“There are two,” returned the General. “This Ely has it that my dear wife knew Peg's bad conduct and condemned her for it. That is false; my wife spoke of Peg within a six-month; she loved her like her own child; and, I well recall, she kissed Peg when last we left this place. Then, too, Ely asserts how Timberlake was jealous of Eaton before he sailed for the Mediterranean, hated him as Peg's tempter, and would have slain him. That, also, I should know to be a lie; for here,” and the General crossed to a shelf and took down a rich Turkish tobacco pouch, “is a tobacco pocket which Timberlake sent to Eaton with a letter asking him to give it me when I arrived; and the letter bore date not ten days before Timberlake died. There remain but two great delinquencies alleged; the one here and the other in New York; and both are capable of proof for either their truth or falsity.”
“And how shall we go about that proof?” I asked.
“As a primary step, then, let us have Noah with us.”
Noah came, and the General put the Ely letter into his dark, nervous hands.
“The gentleman seems marvelously prompt,” said Noah, “to decide a woman's fame away on barest hearsay. Doubtless he is a good Christian, but he would make a bad judge.”
“This is what you will do, Noah, if you love me,” said the General: “Go to Philadelphia. Squeeze from this Ely the name of that reptile on whose word he starts about this crime against innocence. Then press to New York for the evidence needed to display the falsehood he tells concerning Peg in that place.”

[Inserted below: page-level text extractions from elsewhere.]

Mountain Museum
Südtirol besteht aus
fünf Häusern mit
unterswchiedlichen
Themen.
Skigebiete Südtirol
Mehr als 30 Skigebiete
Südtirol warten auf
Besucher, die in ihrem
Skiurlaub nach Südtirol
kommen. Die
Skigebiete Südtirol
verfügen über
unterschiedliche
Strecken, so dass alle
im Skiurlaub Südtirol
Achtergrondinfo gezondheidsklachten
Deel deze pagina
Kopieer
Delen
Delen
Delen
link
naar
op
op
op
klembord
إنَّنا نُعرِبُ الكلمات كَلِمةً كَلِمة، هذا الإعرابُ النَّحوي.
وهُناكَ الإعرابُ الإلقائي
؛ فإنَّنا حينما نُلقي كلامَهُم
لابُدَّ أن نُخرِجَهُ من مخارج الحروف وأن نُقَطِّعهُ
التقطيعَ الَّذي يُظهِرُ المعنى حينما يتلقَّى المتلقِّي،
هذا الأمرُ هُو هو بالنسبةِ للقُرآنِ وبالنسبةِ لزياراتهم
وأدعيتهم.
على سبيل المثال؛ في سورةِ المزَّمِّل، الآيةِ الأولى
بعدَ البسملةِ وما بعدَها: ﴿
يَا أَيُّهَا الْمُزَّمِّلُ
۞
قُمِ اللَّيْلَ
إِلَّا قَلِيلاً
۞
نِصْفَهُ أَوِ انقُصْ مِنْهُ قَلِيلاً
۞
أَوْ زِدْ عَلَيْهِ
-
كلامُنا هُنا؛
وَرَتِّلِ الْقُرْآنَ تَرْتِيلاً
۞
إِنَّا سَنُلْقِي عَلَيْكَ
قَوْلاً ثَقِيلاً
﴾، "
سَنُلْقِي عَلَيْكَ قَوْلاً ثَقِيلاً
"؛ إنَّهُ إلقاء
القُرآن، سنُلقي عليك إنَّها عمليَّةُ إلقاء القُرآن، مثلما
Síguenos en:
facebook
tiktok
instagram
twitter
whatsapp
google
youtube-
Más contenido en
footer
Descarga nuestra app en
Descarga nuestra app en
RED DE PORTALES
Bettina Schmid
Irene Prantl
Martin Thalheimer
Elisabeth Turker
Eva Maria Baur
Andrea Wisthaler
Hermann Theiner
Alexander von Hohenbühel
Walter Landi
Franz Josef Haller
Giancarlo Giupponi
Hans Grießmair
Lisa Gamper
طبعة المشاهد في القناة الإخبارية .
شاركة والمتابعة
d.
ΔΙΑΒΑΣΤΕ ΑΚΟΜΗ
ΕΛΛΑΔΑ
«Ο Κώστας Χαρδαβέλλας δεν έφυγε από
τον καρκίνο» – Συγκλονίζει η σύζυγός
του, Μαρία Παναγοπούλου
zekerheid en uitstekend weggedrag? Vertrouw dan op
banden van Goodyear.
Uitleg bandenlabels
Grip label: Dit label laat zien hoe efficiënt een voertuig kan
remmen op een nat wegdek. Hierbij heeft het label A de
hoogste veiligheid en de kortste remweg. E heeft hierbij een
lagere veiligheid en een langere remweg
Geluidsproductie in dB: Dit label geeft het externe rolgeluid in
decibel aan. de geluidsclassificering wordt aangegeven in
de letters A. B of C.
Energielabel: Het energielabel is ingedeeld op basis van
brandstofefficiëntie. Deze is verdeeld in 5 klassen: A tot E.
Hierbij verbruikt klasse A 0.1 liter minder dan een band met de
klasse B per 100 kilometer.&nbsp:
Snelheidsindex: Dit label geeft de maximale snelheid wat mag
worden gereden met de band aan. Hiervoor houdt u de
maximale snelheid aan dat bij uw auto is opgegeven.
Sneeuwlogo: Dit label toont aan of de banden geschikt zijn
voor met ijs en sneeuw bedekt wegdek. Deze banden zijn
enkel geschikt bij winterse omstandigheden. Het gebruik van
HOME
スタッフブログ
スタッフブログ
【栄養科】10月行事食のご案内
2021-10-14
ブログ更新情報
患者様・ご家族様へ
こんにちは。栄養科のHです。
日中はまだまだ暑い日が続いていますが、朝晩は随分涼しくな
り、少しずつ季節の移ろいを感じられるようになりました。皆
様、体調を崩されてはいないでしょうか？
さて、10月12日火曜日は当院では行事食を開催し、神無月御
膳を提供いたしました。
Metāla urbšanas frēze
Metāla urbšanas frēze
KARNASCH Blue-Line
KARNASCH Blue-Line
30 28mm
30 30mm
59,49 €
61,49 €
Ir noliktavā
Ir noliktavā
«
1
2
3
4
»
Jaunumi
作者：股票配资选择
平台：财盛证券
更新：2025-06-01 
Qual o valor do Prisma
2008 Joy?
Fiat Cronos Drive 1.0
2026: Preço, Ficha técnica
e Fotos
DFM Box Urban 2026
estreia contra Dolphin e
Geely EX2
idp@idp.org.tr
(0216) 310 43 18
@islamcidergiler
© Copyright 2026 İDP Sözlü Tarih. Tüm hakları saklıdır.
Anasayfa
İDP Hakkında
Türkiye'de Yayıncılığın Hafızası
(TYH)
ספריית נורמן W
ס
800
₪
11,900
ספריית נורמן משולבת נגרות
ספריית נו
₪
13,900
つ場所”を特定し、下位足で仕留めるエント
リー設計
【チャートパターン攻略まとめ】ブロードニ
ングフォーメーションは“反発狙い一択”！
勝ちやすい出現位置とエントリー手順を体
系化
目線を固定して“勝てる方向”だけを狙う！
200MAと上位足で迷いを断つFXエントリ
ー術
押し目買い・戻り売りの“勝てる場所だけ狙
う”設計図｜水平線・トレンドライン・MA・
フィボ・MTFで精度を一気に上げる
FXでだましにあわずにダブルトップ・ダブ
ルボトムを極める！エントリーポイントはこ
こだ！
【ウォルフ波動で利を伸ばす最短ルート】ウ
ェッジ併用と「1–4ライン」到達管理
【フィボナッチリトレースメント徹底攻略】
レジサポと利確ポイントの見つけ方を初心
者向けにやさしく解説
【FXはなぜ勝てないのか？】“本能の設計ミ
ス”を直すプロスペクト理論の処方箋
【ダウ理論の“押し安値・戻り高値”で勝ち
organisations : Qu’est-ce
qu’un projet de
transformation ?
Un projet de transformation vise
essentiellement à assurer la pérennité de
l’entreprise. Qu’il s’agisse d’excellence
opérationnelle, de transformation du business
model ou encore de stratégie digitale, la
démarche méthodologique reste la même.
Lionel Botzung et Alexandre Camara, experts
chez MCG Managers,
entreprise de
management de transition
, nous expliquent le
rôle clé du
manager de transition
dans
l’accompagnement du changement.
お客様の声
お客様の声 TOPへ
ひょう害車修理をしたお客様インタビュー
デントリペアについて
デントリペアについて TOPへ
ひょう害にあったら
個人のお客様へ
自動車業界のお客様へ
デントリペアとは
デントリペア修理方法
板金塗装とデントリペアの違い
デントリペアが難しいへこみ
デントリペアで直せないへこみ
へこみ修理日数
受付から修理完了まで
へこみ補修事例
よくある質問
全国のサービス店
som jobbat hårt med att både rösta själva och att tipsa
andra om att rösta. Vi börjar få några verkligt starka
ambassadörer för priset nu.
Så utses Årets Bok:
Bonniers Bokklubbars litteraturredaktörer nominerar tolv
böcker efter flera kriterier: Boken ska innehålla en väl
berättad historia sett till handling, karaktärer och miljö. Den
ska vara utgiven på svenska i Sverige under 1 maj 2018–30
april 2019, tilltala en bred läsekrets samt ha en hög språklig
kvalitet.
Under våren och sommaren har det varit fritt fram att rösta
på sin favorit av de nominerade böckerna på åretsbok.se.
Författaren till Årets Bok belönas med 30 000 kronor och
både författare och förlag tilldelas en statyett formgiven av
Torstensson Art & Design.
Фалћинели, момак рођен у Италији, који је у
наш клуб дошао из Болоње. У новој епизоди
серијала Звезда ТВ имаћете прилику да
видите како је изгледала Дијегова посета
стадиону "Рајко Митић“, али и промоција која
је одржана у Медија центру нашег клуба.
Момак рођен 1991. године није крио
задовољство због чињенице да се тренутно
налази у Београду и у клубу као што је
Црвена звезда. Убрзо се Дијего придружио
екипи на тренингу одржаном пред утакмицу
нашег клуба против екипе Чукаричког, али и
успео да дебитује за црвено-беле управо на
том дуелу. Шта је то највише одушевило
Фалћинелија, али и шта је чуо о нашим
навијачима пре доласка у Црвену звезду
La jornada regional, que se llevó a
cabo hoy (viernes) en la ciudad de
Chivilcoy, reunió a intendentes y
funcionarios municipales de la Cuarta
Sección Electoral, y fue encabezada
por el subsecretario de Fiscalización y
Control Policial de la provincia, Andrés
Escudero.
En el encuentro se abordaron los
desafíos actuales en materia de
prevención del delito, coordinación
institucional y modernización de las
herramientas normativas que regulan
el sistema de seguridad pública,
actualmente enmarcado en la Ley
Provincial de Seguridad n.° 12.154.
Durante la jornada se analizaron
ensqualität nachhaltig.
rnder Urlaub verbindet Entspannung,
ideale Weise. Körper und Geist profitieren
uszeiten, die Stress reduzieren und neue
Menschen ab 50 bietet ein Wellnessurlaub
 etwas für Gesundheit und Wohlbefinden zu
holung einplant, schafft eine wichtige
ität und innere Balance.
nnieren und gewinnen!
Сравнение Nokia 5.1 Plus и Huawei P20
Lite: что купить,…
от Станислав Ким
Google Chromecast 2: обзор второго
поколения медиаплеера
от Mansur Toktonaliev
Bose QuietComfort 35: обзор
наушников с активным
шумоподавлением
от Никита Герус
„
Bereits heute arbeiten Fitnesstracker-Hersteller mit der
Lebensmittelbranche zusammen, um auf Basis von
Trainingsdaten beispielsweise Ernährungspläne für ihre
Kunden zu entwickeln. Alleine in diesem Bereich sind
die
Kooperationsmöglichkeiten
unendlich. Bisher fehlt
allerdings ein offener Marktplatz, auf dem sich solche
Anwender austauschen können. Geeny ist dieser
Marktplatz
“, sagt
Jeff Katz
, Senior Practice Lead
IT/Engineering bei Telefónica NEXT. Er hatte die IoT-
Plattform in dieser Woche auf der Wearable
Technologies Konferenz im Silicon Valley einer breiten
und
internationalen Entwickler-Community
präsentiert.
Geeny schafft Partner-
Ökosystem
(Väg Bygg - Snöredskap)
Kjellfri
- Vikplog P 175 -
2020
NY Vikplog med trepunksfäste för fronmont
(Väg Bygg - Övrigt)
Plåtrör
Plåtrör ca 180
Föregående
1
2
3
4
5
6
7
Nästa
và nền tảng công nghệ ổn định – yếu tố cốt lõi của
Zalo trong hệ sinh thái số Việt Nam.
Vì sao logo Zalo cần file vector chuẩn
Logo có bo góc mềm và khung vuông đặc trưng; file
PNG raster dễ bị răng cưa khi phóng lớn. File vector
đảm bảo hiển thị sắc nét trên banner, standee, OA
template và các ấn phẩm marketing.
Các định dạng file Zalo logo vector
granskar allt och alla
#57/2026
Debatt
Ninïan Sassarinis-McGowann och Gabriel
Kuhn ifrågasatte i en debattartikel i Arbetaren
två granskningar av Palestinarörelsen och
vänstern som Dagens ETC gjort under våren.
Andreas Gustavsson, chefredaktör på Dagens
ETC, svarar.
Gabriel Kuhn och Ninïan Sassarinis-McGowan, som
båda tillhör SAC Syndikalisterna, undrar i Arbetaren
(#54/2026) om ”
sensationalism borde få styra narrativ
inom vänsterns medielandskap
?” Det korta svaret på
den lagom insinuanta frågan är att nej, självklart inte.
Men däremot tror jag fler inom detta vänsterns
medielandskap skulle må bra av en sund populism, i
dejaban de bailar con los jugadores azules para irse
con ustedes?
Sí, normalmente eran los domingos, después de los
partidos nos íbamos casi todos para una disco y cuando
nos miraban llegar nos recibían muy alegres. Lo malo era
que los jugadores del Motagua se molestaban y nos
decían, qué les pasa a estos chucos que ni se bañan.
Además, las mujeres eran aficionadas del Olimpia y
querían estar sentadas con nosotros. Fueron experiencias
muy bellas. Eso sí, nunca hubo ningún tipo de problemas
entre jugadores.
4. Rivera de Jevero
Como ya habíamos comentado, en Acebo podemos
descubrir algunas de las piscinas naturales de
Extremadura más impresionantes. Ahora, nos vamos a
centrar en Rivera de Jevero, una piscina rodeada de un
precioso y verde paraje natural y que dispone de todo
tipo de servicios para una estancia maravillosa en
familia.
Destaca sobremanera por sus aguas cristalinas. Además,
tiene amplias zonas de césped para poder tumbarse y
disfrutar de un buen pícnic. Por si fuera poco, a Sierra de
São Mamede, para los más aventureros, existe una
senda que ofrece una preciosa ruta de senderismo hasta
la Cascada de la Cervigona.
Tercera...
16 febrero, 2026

When Noah had gone forth, the General called in Henry Lee, who was a secret, truthworthy man, and, dictating while Lee did the pen work, proceeded to beat the Reverend Ely and his lies as folk beat carpets. The General, when it was done, dismissing Lee, read to me his answer; and I could not so much as add one word. It was as complete a retort, and withal as slashing an arraignment of this Ely for his own cruel part, as might be compassed with paper and ink. I listened; and I never loved the General half so well before.
“And yet,” observed the General, when he had closed the reading and the letter lay ready for the post, “this Ely is but the mask for some rogue who hides behind him.”
There was no more to do now, save wait for Noah's return. I had one ordeal of the spirit, however; that was when Peg came next day. I so yearned over her in pity, it marked itself in my face and she took some dim account of it. She went away wrong in her hunting for a cause, however.
“What has been the mischance?” said Peg, getting up and standing behind my chair with a soft hand on each of my shoulders. “You've had poor news from your farms?”